Pratiques inclusives et réussites : le point de vue des étudiants handicapés
Anaelle Milon  1@  , Clémence Bonafé  1@  , Saeed Paivandi  1@  
1 : Laboratoire Interuniversitaire des Sciences de l'Education et de la Communication
Université de Lorraine

Cette communication présente les résultats d'une recherche qualitative visant à comprendre la manière dont les étudiants handicapés s'approprient l'environnement pédagogique et social de l'université. Les recherches sur l'expérience des étudiants handicapés se développent depuis quelques années en France, en s'intéressant souvent aux interactions entre ces étudiants atypiques et leur contexte pédagogique (Milon, 2020 ; Vérétout, 2019). Mobilisant une approche sociologique compréhensive, notre recherche s'intéresse à la perception et à l'appréciation subjective que l'étudiant construit vis-à-vis de son contexte d'études, à travers les interactions et les activités collectives, d'enseignement et d'apprentissage. Les pratiques pédagogiques des enseignants du supérieur ont fait l'objet de peu de recherches en France (Paivandi et Younes, 2019) et l'effet des facteurs pédagogiques sur la réussite étudiante reste une question « globalement en suspens » (Duguet, Le-Mener et Morlaix, 2016). Selon les étudiants handicapés, en quoi les pratiques pédagogiques et universitaires inclusives influencent-elles leur(s) réussite(s) ? La réussite est une notion polysémique, multidimensionnelle et ambiguë (Annoot, 2016). Elle peut être réduite à la performance de l'apprenant selon les normes de l'institution (réussite formelle). Cependant, elle peut aussi s'appuyer sur la perspective de l'étudiant et la qualité de son apprentissage, sur le sens accordé à l'acte d'apprendre. Notre problématique interroge à la fois la signification de la réussite pour les intéressés et l'influence des pratiques inclusives sur leurs réussites (formelle, académique, éducative...).

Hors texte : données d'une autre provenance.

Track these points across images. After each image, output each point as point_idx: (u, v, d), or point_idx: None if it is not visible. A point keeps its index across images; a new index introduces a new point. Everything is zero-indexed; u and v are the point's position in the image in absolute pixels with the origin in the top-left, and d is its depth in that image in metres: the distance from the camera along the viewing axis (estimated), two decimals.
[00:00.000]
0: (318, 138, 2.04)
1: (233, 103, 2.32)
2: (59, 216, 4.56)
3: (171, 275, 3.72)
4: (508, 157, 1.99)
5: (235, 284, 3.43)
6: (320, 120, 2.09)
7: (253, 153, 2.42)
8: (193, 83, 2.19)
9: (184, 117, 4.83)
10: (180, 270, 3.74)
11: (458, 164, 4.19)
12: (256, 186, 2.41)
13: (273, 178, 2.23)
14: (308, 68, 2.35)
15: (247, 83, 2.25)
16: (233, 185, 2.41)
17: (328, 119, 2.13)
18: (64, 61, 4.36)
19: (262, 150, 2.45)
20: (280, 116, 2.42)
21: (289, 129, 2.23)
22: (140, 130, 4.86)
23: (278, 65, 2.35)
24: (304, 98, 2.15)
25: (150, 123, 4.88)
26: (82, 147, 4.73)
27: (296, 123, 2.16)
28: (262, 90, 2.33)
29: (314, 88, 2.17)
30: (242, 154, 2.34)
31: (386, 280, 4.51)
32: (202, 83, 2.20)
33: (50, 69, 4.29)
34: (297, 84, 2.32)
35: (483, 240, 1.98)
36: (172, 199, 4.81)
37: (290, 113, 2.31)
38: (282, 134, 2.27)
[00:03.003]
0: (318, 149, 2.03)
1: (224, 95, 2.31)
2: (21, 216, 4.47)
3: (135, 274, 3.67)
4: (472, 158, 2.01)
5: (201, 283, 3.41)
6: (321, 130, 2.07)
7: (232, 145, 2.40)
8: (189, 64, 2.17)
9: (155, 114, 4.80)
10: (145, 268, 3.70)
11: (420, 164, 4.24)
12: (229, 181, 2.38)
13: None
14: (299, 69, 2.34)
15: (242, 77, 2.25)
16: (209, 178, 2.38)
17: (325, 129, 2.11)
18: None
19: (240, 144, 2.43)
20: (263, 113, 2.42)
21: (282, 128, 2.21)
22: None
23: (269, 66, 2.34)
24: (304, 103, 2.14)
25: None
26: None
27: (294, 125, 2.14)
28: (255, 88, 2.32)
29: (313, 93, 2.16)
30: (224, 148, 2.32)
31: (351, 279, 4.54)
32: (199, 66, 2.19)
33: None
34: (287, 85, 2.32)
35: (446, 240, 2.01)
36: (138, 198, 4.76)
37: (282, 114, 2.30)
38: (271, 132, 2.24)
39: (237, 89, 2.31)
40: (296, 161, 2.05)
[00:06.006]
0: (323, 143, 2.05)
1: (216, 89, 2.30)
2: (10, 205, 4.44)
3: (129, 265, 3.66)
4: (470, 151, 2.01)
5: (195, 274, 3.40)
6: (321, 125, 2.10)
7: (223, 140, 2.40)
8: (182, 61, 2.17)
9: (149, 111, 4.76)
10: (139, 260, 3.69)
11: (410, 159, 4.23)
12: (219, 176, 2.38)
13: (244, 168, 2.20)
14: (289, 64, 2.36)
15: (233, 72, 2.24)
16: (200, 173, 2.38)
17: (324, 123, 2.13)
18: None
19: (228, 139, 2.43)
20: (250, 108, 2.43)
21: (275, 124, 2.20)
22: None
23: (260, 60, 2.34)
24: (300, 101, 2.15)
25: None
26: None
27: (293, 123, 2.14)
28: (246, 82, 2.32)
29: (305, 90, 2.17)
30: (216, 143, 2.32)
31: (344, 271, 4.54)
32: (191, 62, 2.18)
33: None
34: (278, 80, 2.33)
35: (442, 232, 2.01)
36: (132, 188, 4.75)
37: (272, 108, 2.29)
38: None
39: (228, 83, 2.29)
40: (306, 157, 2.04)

Les données sont issues d'entretiens compréhensifs menés de 2020 à 2021 auprès d'étudiants identifiés handicapés par L'Université de Lorraine. Bénéficiant de mesures de compensation du handicap, ces étudiants sont inscrits dans différents niveaux (licence et master) et filières universitaires (sciences, santé, lettres et sciences humaines, droit économie gestion).

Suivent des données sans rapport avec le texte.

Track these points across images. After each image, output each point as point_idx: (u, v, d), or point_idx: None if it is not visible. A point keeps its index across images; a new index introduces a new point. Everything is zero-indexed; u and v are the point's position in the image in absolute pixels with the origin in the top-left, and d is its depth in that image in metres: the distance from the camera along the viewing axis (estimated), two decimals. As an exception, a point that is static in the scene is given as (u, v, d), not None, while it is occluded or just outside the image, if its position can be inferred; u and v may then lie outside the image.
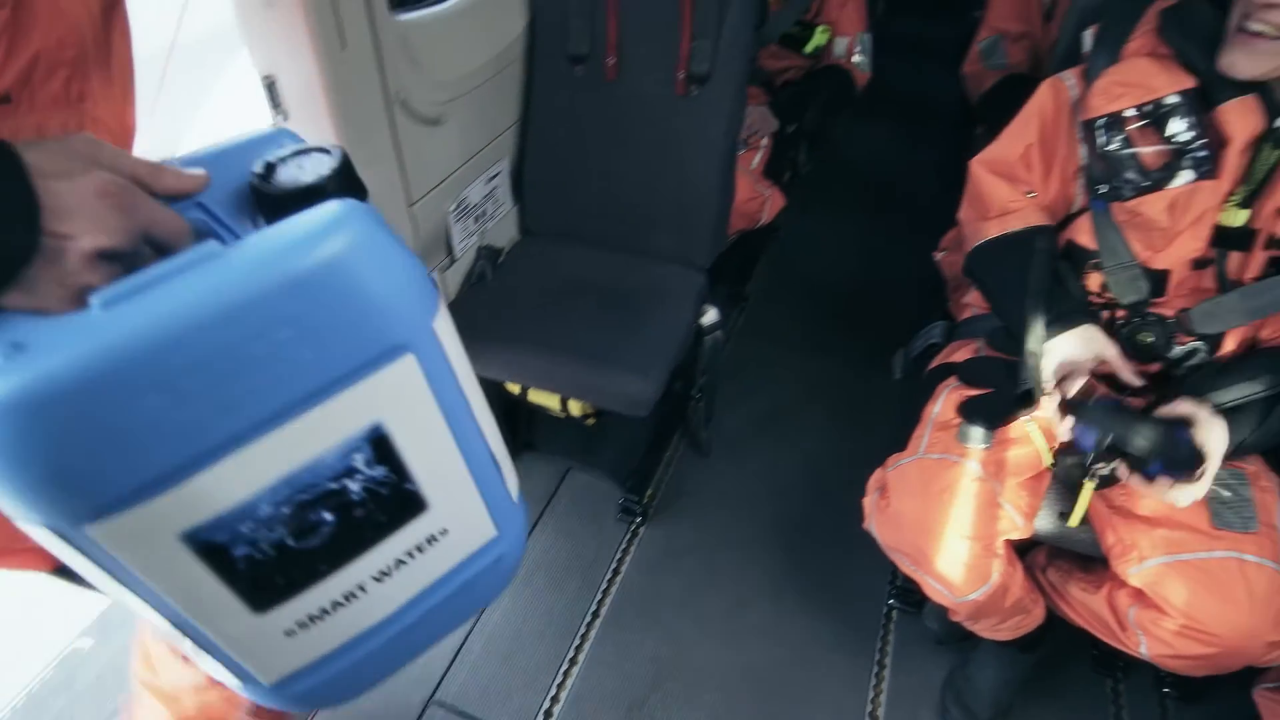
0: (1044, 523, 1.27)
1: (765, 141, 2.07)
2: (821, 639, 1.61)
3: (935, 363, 1.39)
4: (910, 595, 1.65)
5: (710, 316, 1.68)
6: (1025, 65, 1.88)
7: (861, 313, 2.43)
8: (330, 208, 0.50)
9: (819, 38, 2.11)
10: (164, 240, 0.50)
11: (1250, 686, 1.29)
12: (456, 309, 1.62)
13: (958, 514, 1.15)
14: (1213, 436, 1.05)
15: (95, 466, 0.46)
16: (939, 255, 1.73)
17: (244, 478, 0.51)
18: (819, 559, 1.75)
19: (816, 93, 2.15)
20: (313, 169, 0.54)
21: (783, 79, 2.24)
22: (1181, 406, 1.08)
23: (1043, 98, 1.23)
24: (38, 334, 0.44)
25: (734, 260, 2.26)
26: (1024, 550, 1.38)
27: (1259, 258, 1.10)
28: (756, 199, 2.00)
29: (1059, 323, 1.14)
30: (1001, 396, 1.21)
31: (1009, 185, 1.26)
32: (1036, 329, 1.15)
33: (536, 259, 1.80)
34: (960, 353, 1.36)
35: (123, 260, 0.48)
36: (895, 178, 3.07)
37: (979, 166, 1.29)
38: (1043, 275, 1.17)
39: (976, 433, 1.20)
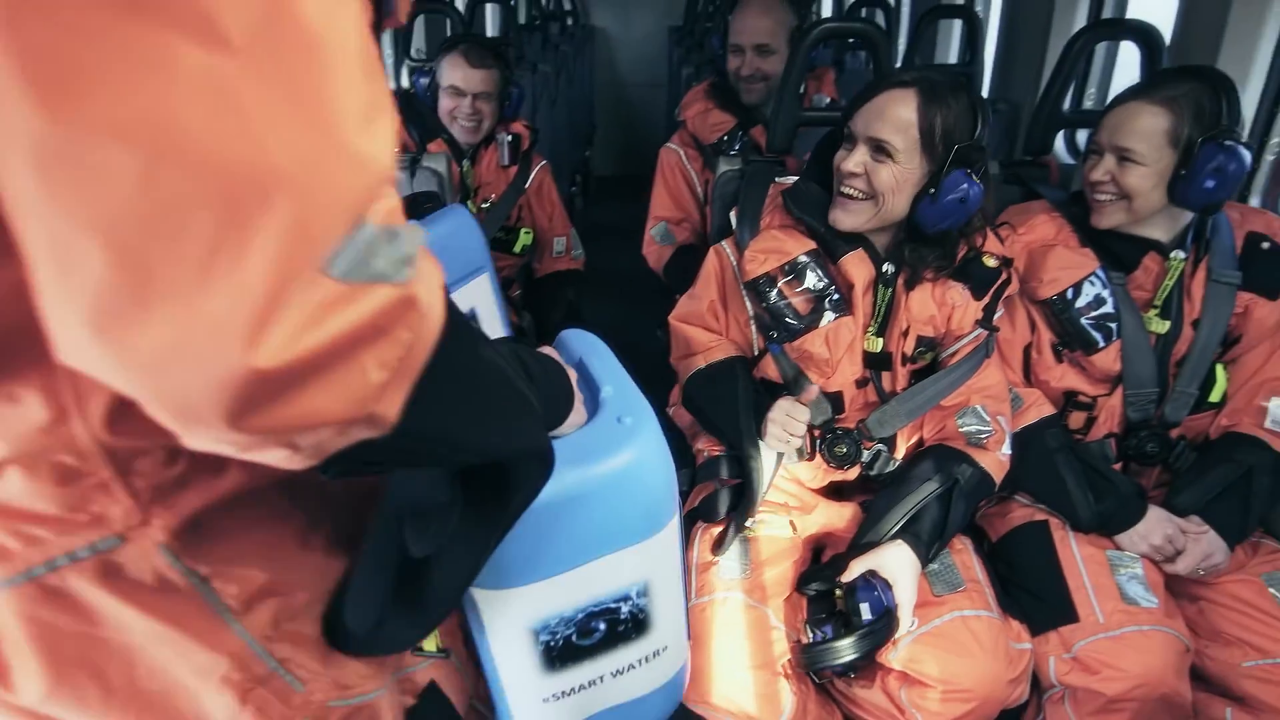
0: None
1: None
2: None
3: (685, 509, 1.49)
4: (728, 744, 1.64)
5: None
6: (693, 239, 2.22)
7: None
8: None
9: (524, 238, 2.32)
10: None
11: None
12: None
13: (737, 648, 1.20)
14: (899, 583, 1.21)
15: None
16: (670, 409, 1.90)
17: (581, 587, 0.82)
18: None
19: (563, 299, 2.35)
20: None
21: (501, 276, 2.41)
22: (858, 568, 1.24)
23: (712, 262, 1.48)
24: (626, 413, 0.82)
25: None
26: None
27: (902, 372, 1.37)
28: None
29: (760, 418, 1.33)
30: (737, 519, 1.34)
31: (705, 331, 1.46)
32: (751, 434, 1.33)
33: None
34: (701, 495, 1.47)
35: None
36: (621, 344, 3.36)
37: (677, 322, 1.49)
38: (748, 393, 1.37)
39: (732, 564, 1.29)
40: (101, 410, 0.47)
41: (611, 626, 0.85)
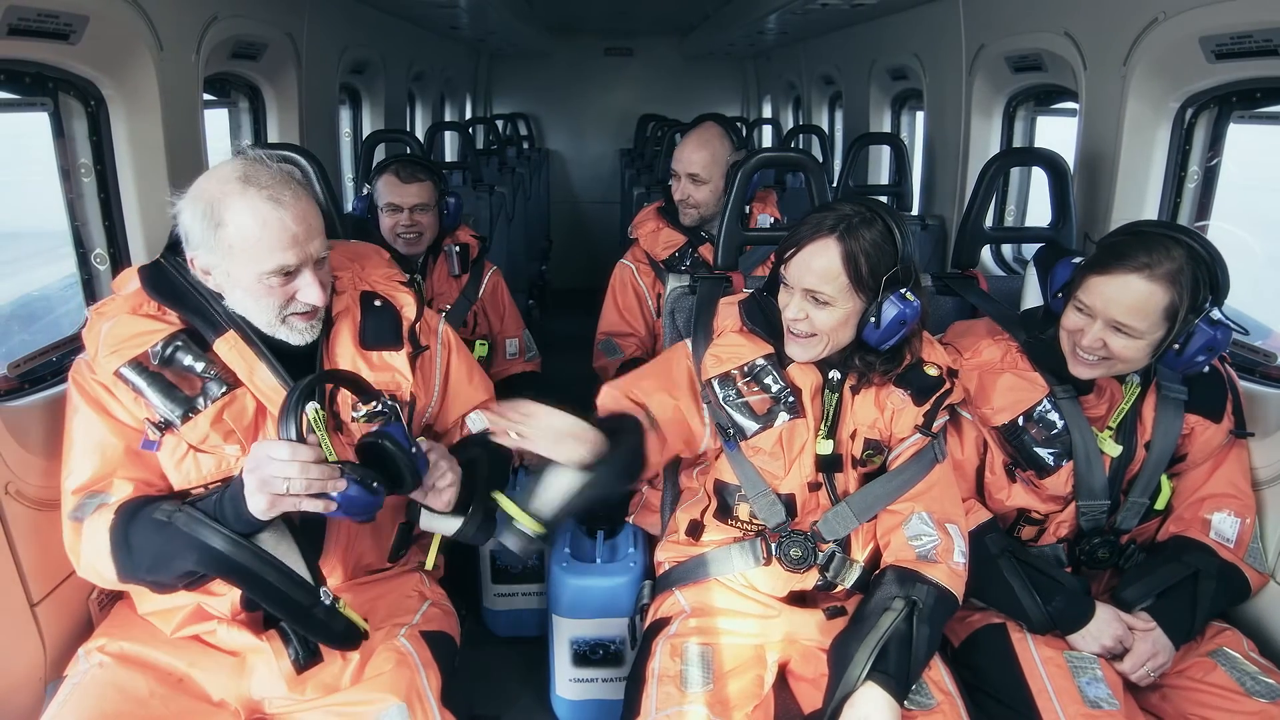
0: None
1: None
2: None
3: (647, 621, 1.47)
4: None
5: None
6: (639, 352, 2.28)
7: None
8: None
9: (480, 350, 2.35)
10: None
11: None
12: None
13: None
14: None
15: None
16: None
17: None
18: None
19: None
20: None
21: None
22: None
23: (677, 351, 1.48)
24: None
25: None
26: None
27: (853, 475, 1.40)
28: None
29: None
30: None
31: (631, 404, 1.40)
32: None
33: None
34: (664, 604, 1.45)
35: None
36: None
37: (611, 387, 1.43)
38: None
39: (695, 675, 1.26)
40: None
41: (605, 650, 1.75)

Les résultats de l'enquête mettent en évidence la diversité qui caractérise les étudiants handicapés, tant vis-à-vis de leurs caractéristiques personnelles (types de troubles et besoins spécifiques, héritage social et scolaire) que de leur expérience universitaire. L'analyse porte sur la manière dont les étudiants perçoivent et apprécient leur environnement d'études : les pratiques pédagogiques et les relations entretenues avec leurs enseignants, l'accessibilité de l'apprentissage et de la vie universitaire, la compensation universitaire du handicap. Ces éléments sont mis en lien avec les réussites des étudiants, qu'il s'agisse de la réussite académique formelle (performances, résultats, progression dans les niveaux), mais également d'autres formes de réussites en fonction du sens subjectif que l'étudiant accorde à l'apprentissage et à ses études, en fonction de ses attentes vis-à-vis de l'enseignement supérieur et de ses projets (professionnels et personnels).

La discussion questionne, d'une part, le développement des pratiques inclusives et de l'accessibilité universelle dans un contexte où la compensation universitaire du handicap s'adresse à un public restreint et repose souvent sur des services et des acteurs spécifiques. D'autre part, la discussion s'intéresse aux différentes conceptions de la réussite dans l'enseignement supérieur, selon les critères retenus et le point de vue adopté. La prise en compte de la subjectivité des acteurs, du sens et des projets des étudiants, questionne l'usage et les fonctions de l'université. En effet, l'université est un lieu de développement intellectuel, de professionnalisation mais aussi un lieu de socialisation qui peut permettre l'épanouissement et l'émancipation.